**Activity**
Give all of the data below again exactly, and drop the images.

**Input material**
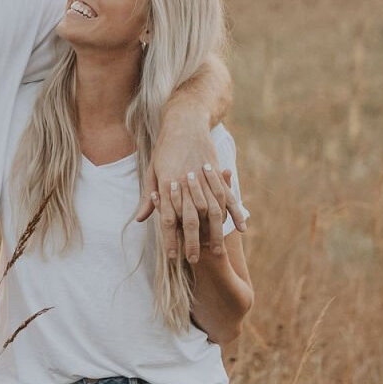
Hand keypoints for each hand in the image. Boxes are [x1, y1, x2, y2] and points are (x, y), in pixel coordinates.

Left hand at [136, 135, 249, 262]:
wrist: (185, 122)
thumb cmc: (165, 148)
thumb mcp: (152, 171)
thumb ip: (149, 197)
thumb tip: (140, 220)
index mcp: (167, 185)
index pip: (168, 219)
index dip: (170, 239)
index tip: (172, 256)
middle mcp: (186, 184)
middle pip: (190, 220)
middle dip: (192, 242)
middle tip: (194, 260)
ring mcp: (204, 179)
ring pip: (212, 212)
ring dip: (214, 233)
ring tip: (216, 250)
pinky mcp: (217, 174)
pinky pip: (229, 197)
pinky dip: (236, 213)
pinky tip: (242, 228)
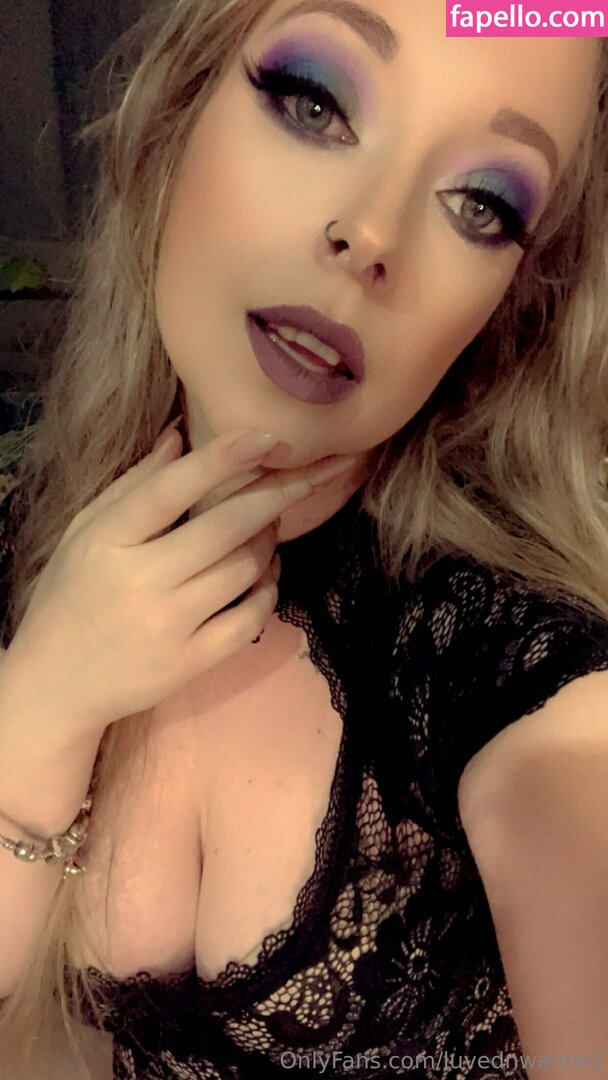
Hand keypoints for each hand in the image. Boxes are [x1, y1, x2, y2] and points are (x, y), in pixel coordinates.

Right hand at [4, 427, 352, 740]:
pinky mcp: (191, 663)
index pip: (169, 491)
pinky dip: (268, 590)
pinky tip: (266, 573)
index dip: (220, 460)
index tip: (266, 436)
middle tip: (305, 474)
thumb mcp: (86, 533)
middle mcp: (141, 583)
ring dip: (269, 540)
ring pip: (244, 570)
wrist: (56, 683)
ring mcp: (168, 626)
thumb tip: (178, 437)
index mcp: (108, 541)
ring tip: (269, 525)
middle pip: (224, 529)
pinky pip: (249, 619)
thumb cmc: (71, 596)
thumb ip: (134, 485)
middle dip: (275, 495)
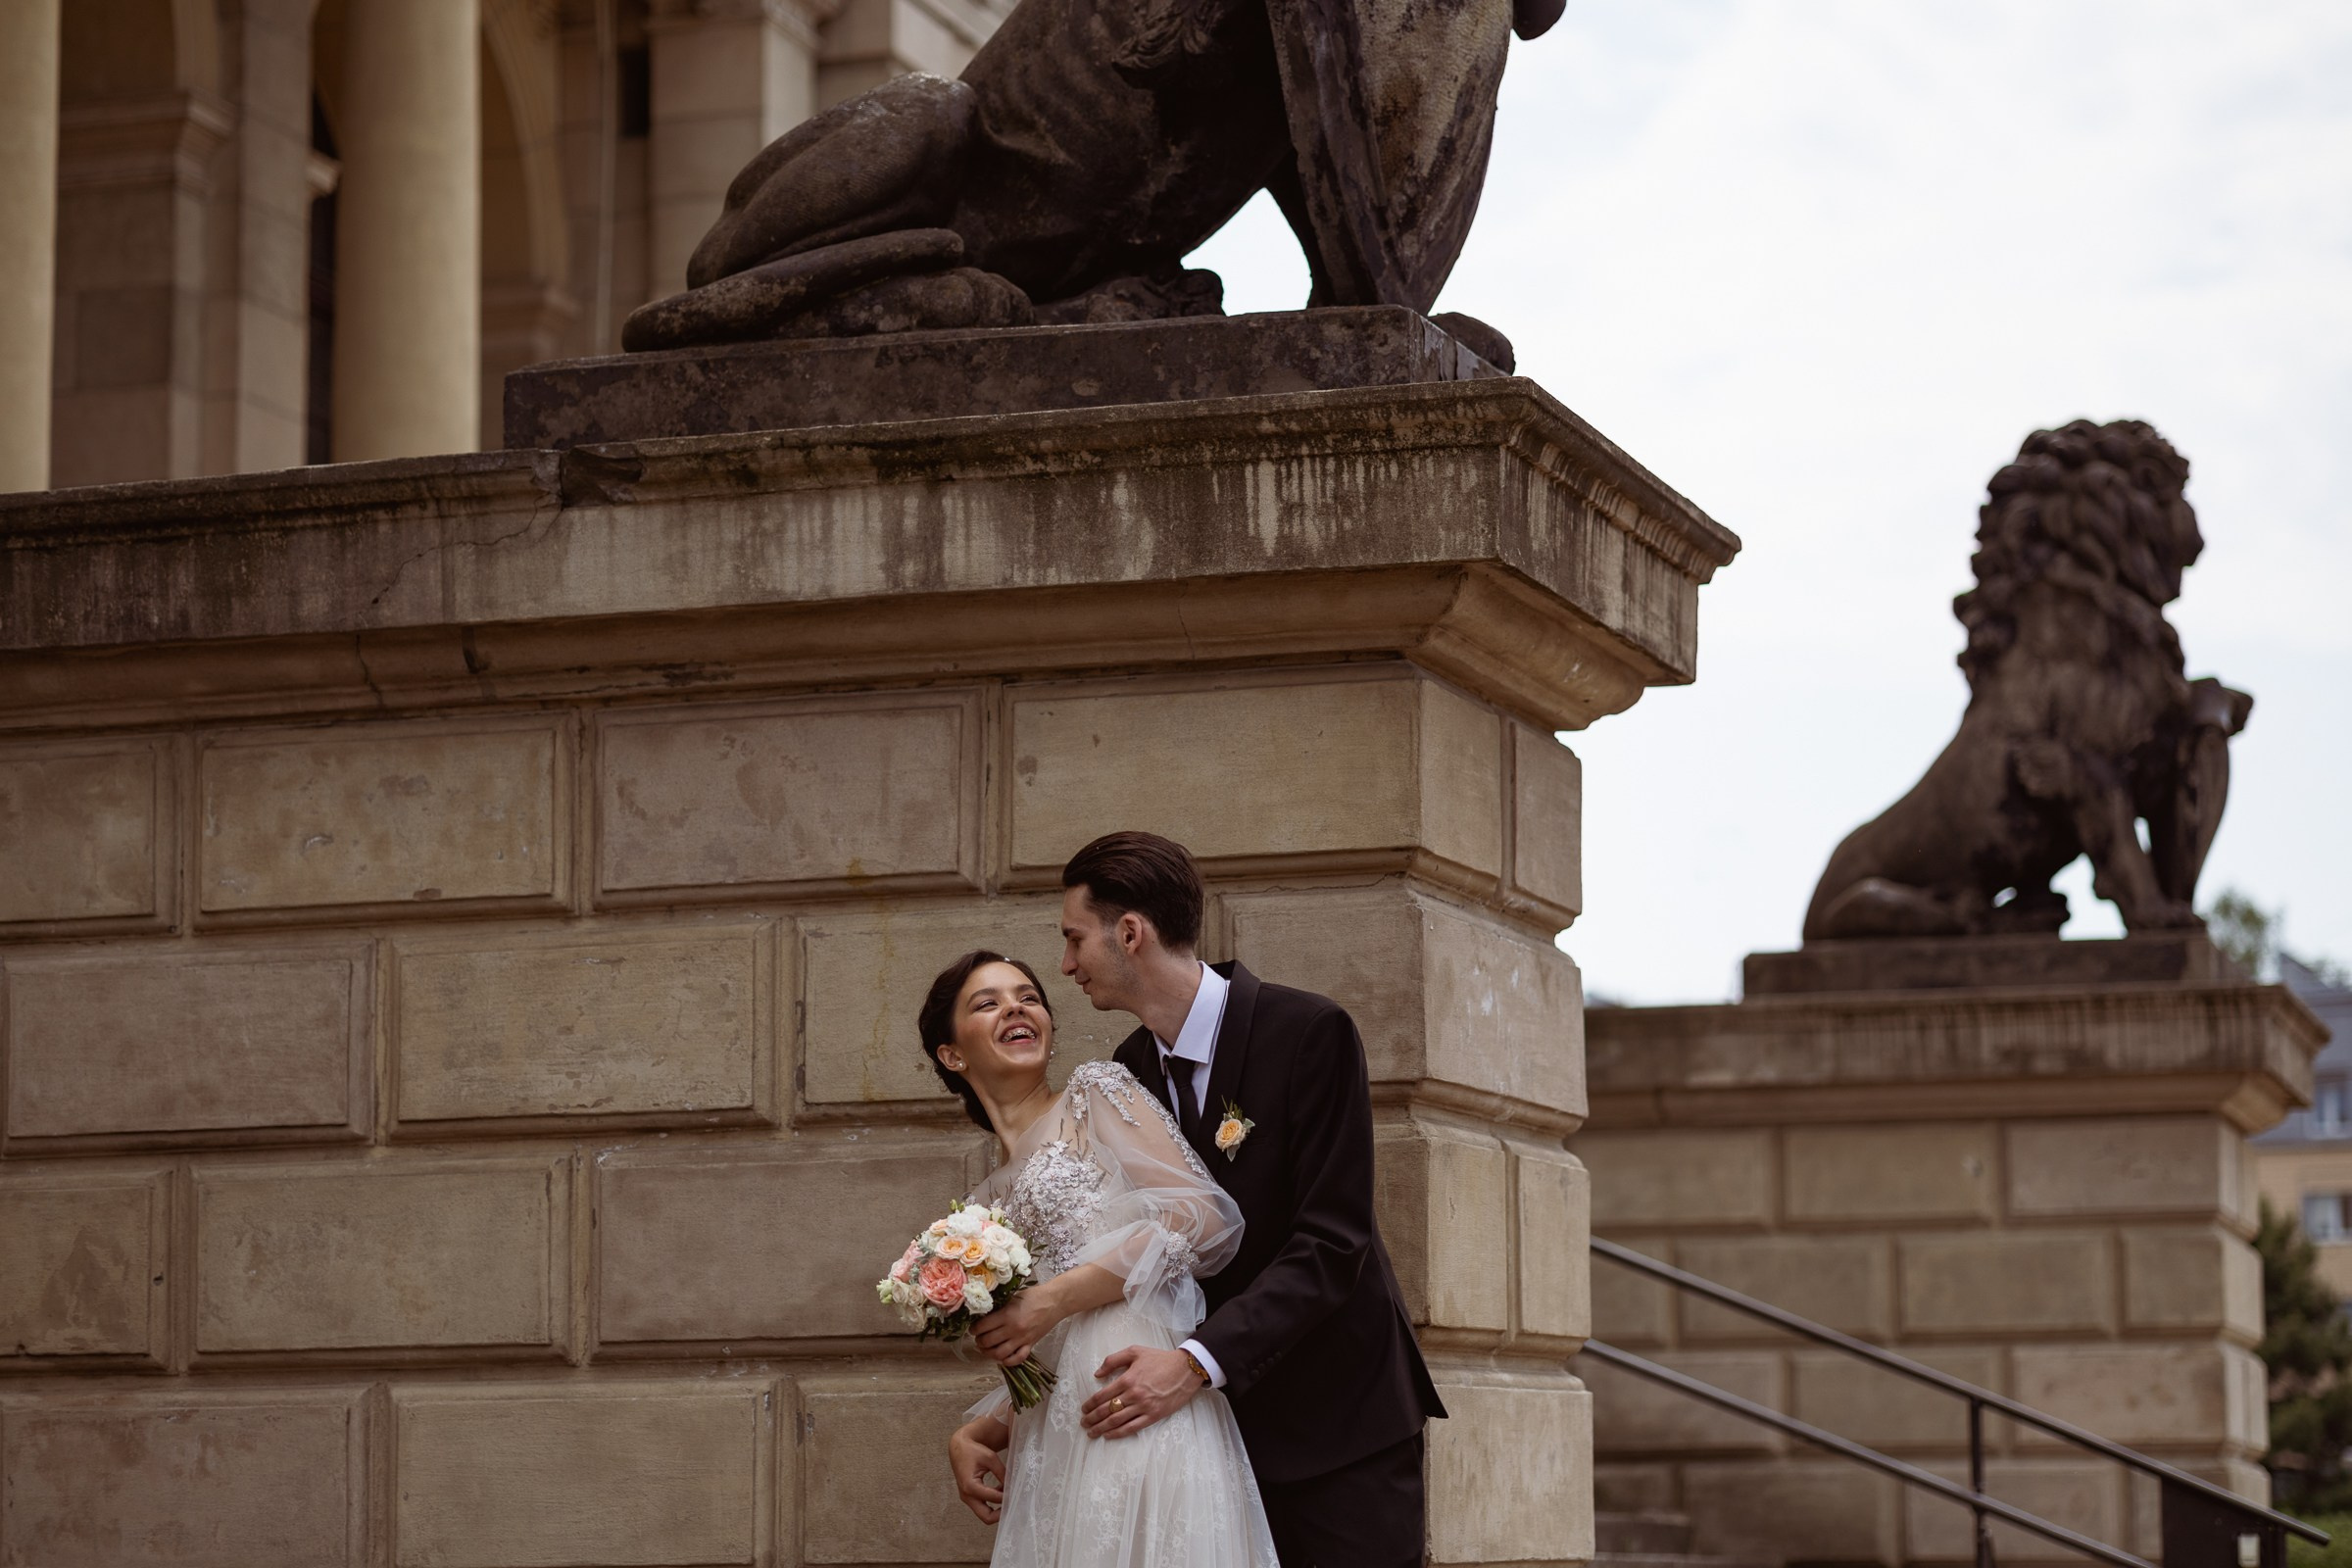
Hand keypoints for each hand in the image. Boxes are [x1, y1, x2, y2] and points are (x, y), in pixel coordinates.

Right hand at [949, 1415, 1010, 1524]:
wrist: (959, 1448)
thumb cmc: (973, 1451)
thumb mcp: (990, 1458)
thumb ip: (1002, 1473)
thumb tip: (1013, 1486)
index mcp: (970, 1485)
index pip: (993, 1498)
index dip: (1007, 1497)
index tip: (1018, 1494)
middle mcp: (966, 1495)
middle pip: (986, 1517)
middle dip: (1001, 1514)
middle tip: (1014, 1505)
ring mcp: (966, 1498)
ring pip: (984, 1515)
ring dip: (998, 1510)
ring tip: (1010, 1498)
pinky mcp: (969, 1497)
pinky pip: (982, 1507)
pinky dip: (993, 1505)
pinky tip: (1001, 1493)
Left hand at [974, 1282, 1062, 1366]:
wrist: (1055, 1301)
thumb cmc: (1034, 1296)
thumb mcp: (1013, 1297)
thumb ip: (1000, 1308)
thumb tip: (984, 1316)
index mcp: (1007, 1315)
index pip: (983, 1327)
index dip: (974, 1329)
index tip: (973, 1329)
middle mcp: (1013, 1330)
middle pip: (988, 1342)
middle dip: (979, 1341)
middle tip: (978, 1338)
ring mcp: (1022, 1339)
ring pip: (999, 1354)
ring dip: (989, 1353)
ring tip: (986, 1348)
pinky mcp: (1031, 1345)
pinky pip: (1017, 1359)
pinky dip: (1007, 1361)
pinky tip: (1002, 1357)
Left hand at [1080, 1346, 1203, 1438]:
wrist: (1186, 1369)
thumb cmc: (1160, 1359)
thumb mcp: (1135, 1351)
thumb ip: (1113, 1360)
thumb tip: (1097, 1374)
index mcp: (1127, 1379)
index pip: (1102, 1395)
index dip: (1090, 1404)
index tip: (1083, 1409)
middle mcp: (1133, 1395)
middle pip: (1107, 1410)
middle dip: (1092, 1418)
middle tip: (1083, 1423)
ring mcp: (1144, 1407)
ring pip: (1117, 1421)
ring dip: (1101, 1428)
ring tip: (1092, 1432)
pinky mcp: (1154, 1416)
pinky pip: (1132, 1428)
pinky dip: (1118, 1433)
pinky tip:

**Reply**
Hand keypoints for each hand in the image. Boxes are [x1, y1, x2, y2] and points are (x, y), in pixel coordinates.

Left hand at [136, 135, 249, 262]:
wrist: (185, 122)
thumb cmc: (165, 148)
thumb mcp: (152, 171)
thumb ip: (149, 197)
thumb tip: (140, 220)
index mcp: (167, 185)
index pip: (168, 219)
index dip: (170, 239)
index tip: (172, 256)
middle mcp: (186, 184)
middle pip: (190, 220)
middle dip: (192, 242)
middle tip: (194, 260)
ring mcp: (204, 179)
ring pip: (212, 212)
ring dip: (214, 233)
ring tip: (216, 250)
pinky mcp: (217, 174)
pinky pip: (229, 197)
pinky dip: (236, 213)
pinky tip: (242, 228)
Hand keypoints for each hand in the image. Boxes are [x1, y1, x2, y2] and points are (x, y), in pixel coordinates.

Right hand at [4, 427, 352, 740]:
pinky mcp: (191, 663)
index pip: (169, 491)
pinky dip: (268, 590)
pinky tip: (266, 573)
index dip: (220, 460)
index tip: (266, 436)
middle tip: (305, 474)
thumb mcp: (86, 533)
middle mcp: (141, 583)
ring dip: (269, 540)
ring pip: (244, 570)
wrist: (56, 683)
ring mcp: (168, 626)
thumb tip: (178, 437)
index mcp: (108, 541)
ring tip: (269, 525)
middle pip: (224, 529)
pinky pip: (249, 619)
thumb cmc: (71, 596)
thumb ip: (134, 485)
middle dip: (275, 495)
Hand keypoints for each hand in the image. Boxes are [x1, y1, x2, y2] and points are (x, y), in pixel coordinates.

Right hand at [949, 1415, 1010, 1524]:
wrist: (959, 1448)
thumb cmc: (973, 1451)
thumb mcp: (990, 1458)
thumb ip: (1002, 1473)
thumb tip: (1013, 1486)
index mcp: (970, 1485)
index pip: (993, 1498)
index dip: (1007, 1497)
index tip: (1018, 1494)
middle mcp: (966, 1495)
middle pip: (986, 1517)
middle dip: (1001, 1514)
middle tip: (1014, 1505)
ring mcp: (966, 1498)
ring pip: (984, 1515)
ring dip: (998, 1510)
ring tip: (1010, 1498)
pinky mcp: (969, 1497)
pinky pip: (982, 1507)
pinky dip: (993, 1505)
pinky tip: (1001, 1493)
Left hand at [974, 1282, 1062, 1366]:
wrist: (1055, 1301)
thumb cmc: (1034, 1296)
thumb mcp: (1013, 1297)
thumb ip: (1000, 1308)
thumb tip: (984, 1316)
index mcp: (1007, 1315)
index pip: (983, 1327)
index dip: (974, 1329)
index tip: (973, 1329)
middle mcp: (1013, 1330)
middle pip: (988, 1342)
middle dip: (979, 1341)
middle tip: (978, 1338)
ring mcp: (1022, 1339)
ring pip: (999, 1354)
ring dip: (989, 1353)
ring tip: (986, 1348)
pinky mcp: (1031, 1345)
pinky pip: (1017, 1359)
pinky dip: (1007, 1361)
pinky tip: (1002, 1357)
Left hand at [1080, 1346, 1203, 1438]:
wrist: (1186, 1369)
thumb cmc: (1160, 1359)
thumb mcp: (1135, 1351)
thumb ip: (1113, 1360)
thumb tip: (1097, 1374)
index mcp: (1127, 1379)
index pip: (1102, 1395)
index dip: (1090, 1404)
index tip: (1083, 1409)
middle mcp: (1133, 1395)
middle pip: (1107, 1410)
middle dip: (1092, 1418)
middle tip: (1083, 1423)
ring mcp: (1144, 1407)
ring pip: (1117, 1421)
ring dip: (1101, 1428)
ring tip: (1092, 1432)
pinky mcp: (1154, 1416)
pinky pip: (1132, 1428)
pinky dip: (1118, 1433)
pinky tip:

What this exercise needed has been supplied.